What is being asked:
Retype each line of text from the items below character for character, omitting the pictures.

(Saved data entries)
· · · · · · ·
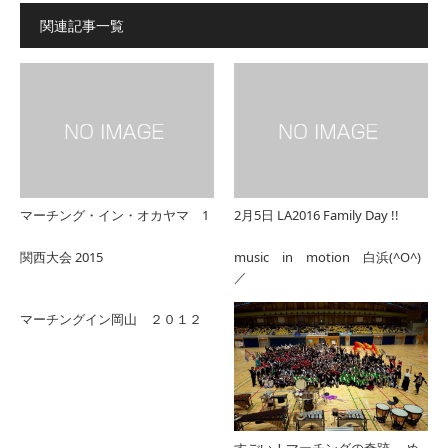
関連記事一覧
マーチング・イン・オカヤマ 1
2月5日 LA2016 Family Day !!
関西大会 2015
music in motion 白浜(^O^)
／
マーチングイン岡山 ２０１２
すごい！マーチングの奇跡。 め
· · · · · · ·
Task output:
関連記事一覧
マーチング・イン・オカヤマ 1
2月5日 LA2016 Family Day !!
関西大会 2015
music in motion 白浜(^O^)
／
マーチングイン岡山 ２０１２
すごい！マーチングの奇跡。 め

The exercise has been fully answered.